Der Wagen steht. Nathan ist nicht einmal angefahren. Was soll das dann mit dem Unfall?
Halt!
Will er mir etwa einen Hinweis geben? Fürchtet er sich, deutlicher zu werden?
Die Nächsten, die einen Unfall erleiden … Und wie er Unfall betont hat. Da steckt mehr dahinter oder ich fresse einen Besen.
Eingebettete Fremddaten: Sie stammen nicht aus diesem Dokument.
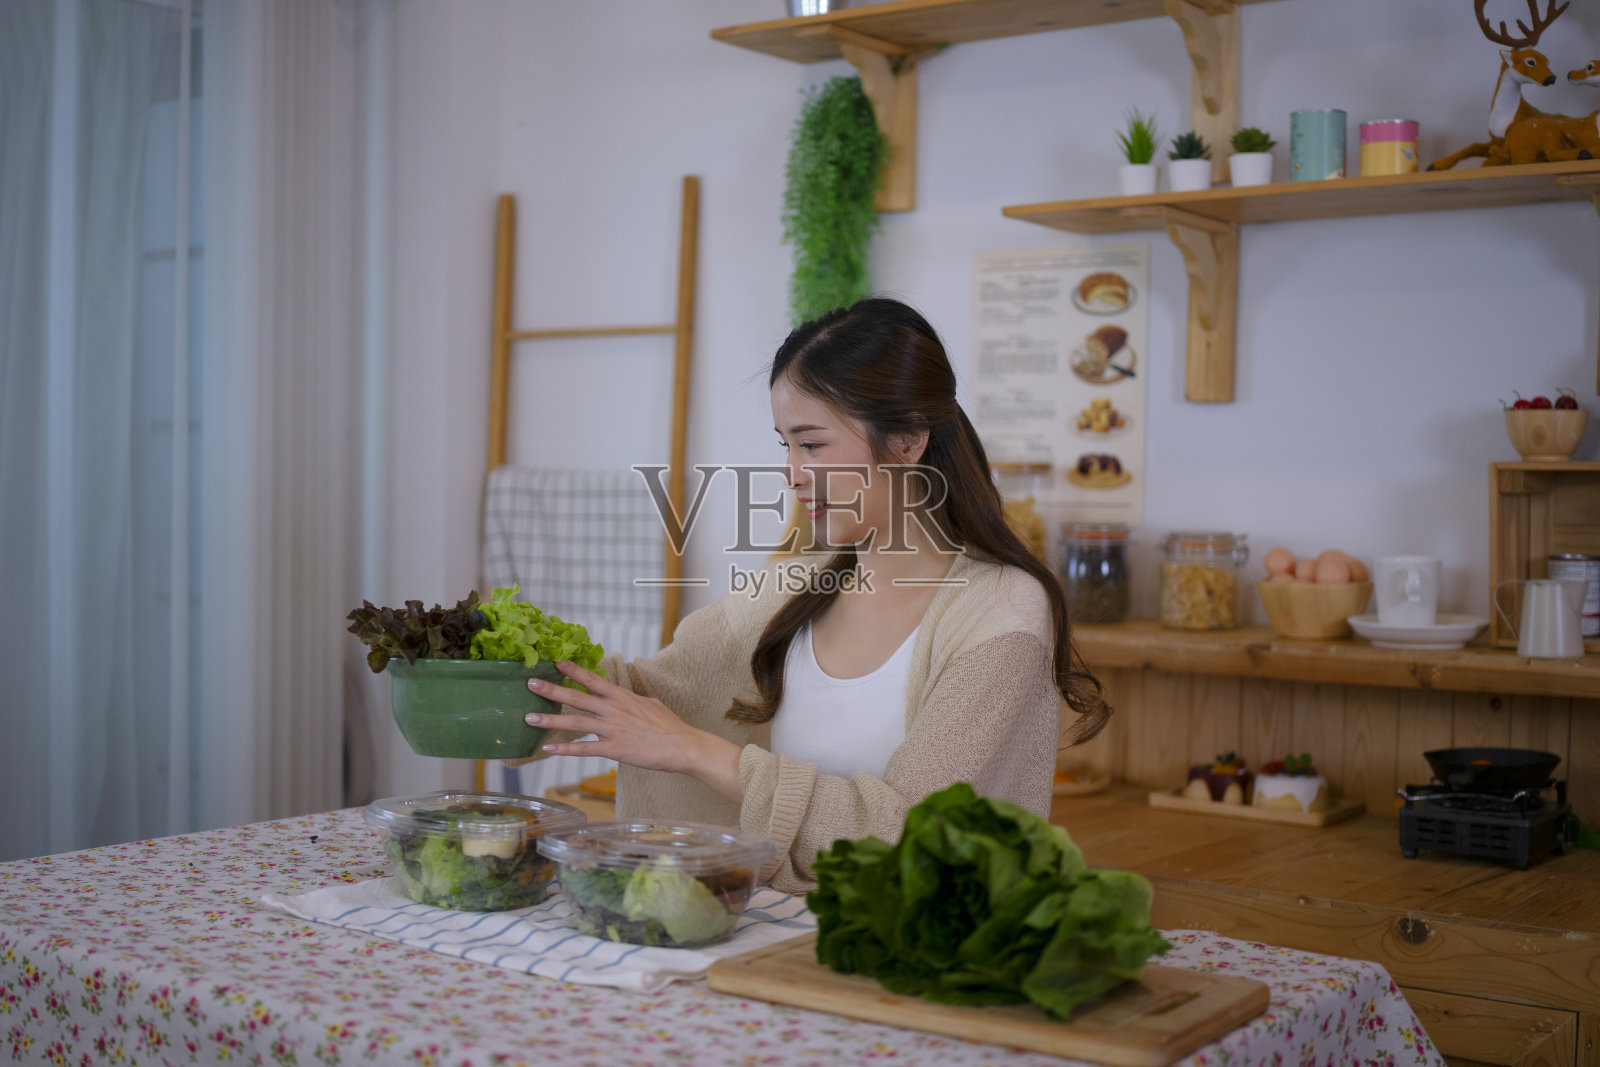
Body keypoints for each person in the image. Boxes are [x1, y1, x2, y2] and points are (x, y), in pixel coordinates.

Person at [521, 298, 1109, 892]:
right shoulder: (790, 587)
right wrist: (497, 684)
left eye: (813, 444)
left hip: (914, 960)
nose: (792, 474)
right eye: (786, 445)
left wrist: (697, 752)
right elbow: (649, 693)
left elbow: (914, 832)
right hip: (770, 943)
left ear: (907, 439)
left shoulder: (1003, 612)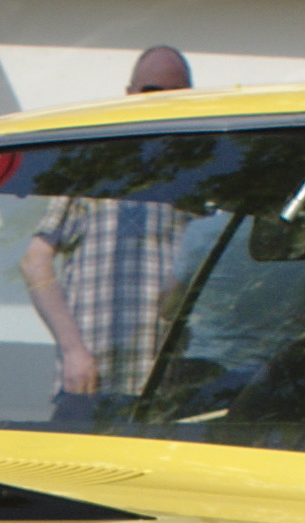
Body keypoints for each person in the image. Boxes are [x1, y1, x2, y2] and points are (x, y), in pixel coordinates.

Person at [17, 44, 199, 423]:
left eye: (175, 95)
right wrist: (72, 351)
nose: (161, 103)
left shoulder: (199, 178)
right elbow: (36, 262)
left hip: (166, 393)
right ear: (130, 95)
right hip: (91, 386)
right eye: (151, 92)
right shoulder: (94, 168)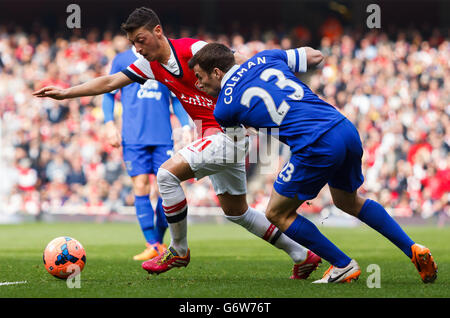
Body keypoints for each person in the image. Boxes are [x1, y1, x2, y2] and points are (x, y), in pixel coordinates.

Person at [33, 7, 321, 280]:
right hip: (217, 137)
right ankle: (302, 255)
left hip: (227, 133)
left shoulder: (193, 50)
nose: (138, 49)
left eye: (141, 40)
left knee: (166, 175)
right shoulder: (150, 65)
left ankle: (179, 251)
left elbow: (238, 63)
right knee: (238, 213)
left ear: (158, 31)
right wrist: (66, 92)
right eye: (133, 43)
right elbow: (109, 83)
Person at [188, 43, 438, 284]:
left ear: (218, 72)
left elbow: (236, 148)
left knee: (276, 212)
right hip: (344, 129)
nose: (198, 84)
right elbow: (316, 56)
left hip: (315, 143)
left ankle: (343, 264)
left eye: (200, 77)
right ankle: (413, 248)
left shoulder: (223, 108)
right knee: (347, 201)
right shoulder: (266, 57)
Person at [102, 44, 191, 260]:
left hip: (163, 136)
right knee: (140, 186)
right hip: (133, 137)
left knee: (166, 188)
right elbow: (108, 93)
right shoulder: (122, 59)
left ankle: (158, 243)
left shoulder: (162, 58)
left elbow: (176, 98)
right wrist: (109, 124)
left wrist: (186, 126)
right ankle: (152, 243)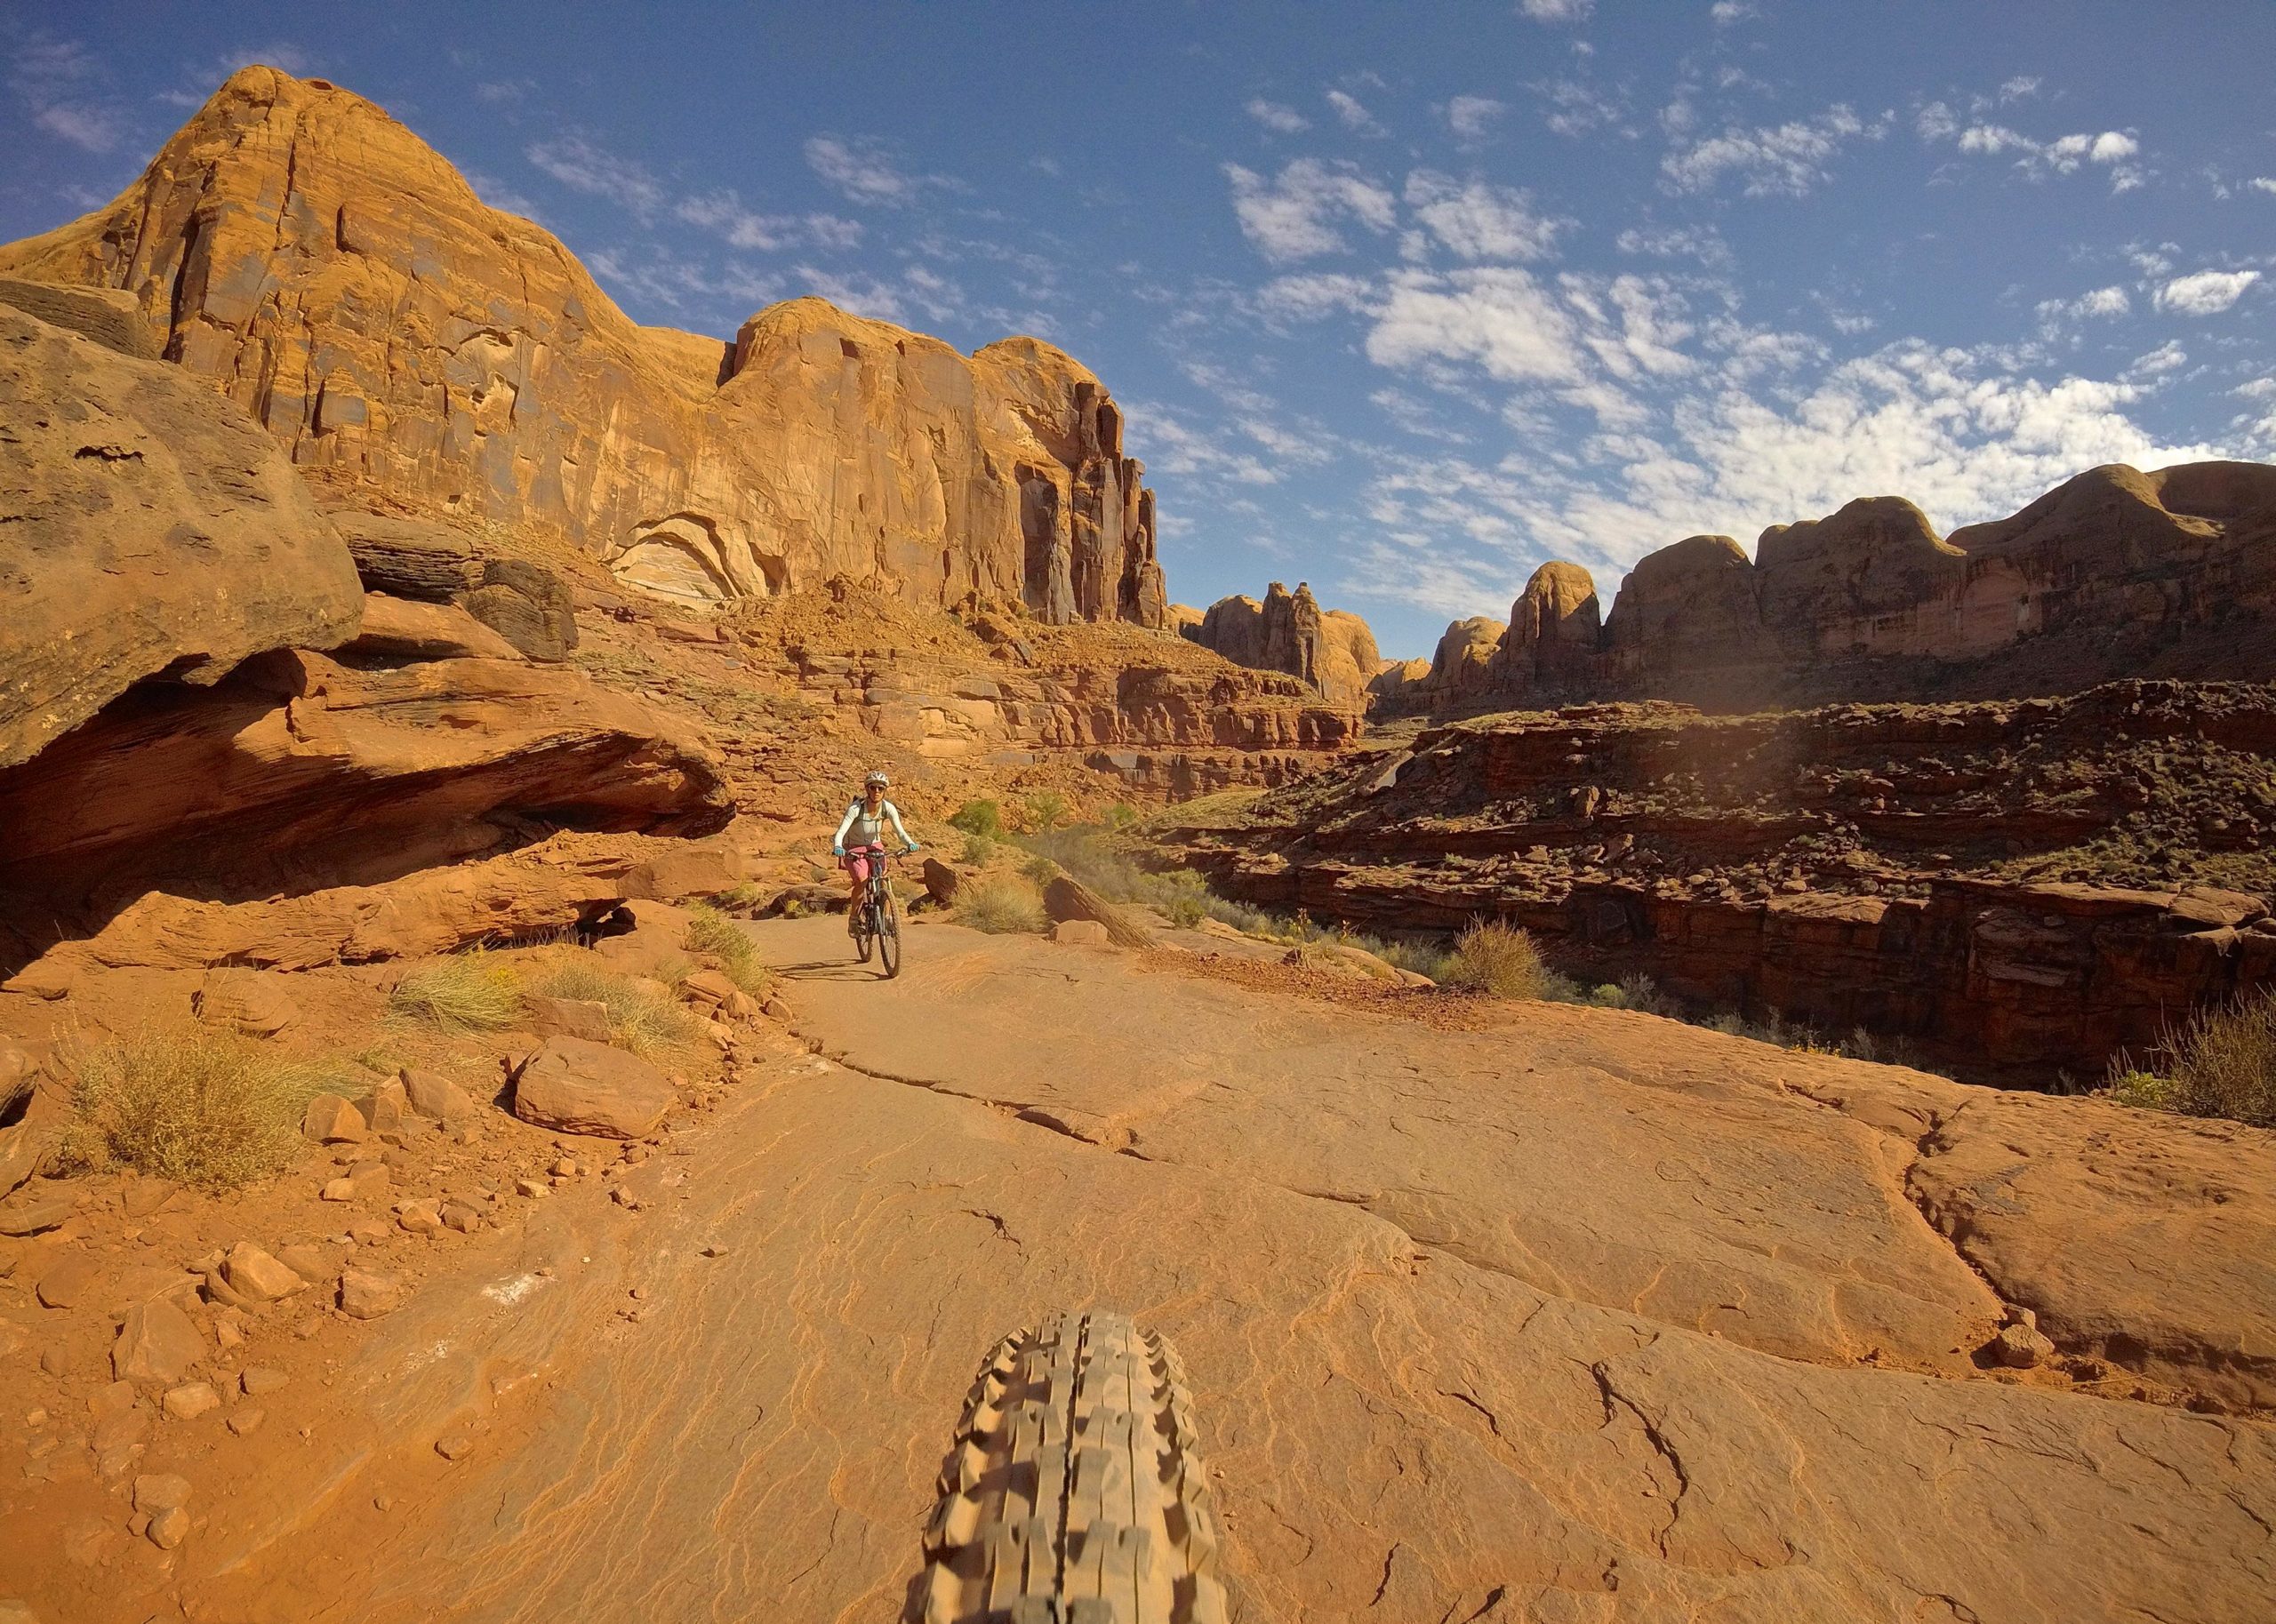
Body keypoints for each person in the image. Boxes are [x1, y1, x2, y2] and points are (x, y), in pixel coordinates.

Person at [833, 770, 919, 929]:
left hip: (874, 846)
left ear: (885, 790)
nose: (877, 791)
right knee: (861, 879)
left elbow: (900, 831)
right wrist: (838, 846)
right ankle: (854, 919)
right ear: (867, 789)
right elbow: (841, 831)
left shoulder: (888, 808)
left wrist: (910, 843)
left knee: (883, 879)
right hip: (853, 847)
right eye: (873, 788)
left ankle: (886, 916)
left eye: (881, 788)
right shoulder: (855, 809)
George wird zusätzliche Recherchearbeit bekommen.
„Nathan?“
„Ja?“
„Könntest du mich irgendwo hinfahren, wo ich einen Handyempfang habe, bevor du mich beim Büro absetzt?“
Er legt den Gang ein und fährt los. „Na klar.“
„Das ist sehr freundlich von dir.“
Nathan verzieht das Gesicht. „In Bloomwell hilft man einander.“
„Oh ja. Den Spruch habe ich bereits zu hören bekommen. In diesem Dörfchen überschlägt sich jeder förmlich, um jemandem seine Hilfe anzubieten. Ich wette, am Jahresende gibt es vom Bürgermeister Bones einen Preis für den aufopferndsten Einwohner. Oder ist das eine Aktion des Pfarrers und läuft unter der Rubrik Nächstenliebe?“
Offenbar liege ich mit meinem Sarkasmus nicht allzu weit daneben, denn Nathan schweigt.